10325 Villa Avenue, Edmonton
John R. McIntosh moved from Colorado to Edmonton in 1902 and held various positions such as clerk, bookkeeper, investor and real estate developer. He purchased two lots overlooking Groat Ravine in 1911. In 1912 he engaged A.M. Calderon, a local architect, to design a large residence for him to front on Villa Avenue. The structure contained some 15 rooms and approximately 2,000 sq ft. Its size and location befitted the community of land/real estate speculators that played such a large role in the physical development of the city prior to the First World War.
The building remained in use as a private residence until 1920, when McIntosh had it converted into a revenue property, calling it the Ravina Apartments. The structure continued in this capacity until 1980 when it was purchased by the McPherson family. It was subsequently renovated and returned to use as a private residence.

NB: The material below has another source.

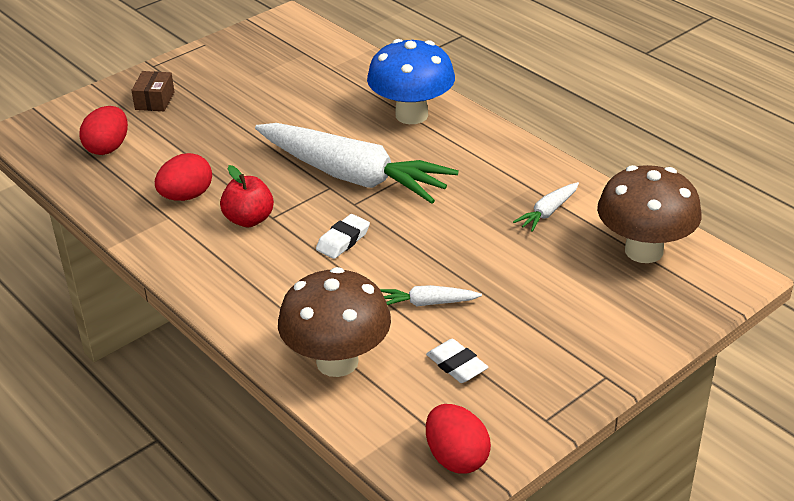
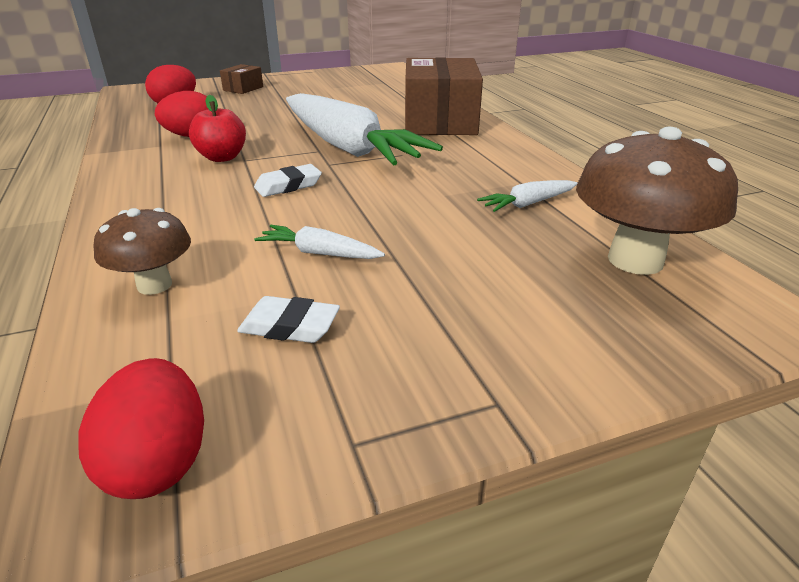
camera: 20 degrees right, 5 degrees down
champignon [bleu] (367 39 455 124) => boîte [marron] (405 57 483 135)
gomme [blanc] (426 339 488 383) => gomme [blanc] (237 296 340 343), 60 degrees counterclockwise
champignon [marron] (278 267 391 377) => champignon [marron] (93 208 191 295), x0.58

The designer of the McIntosh Residence, A.M. Calderon, was one of Edmonton's most prominent and prolific architects during the boom of 1908 to 1914. The McIntosh Residence is one of a series of luxurious homes that made this area one of Edmonton's most desirable residential enclaves. Calderon designed the house in an appropriately large and well-detailed manner and the result is a large, square, handsome red brick house constructed by local craftsmen of local materials. It remains as one of the larger and, architecturally, more interesting buildings in the Villa Avenue area.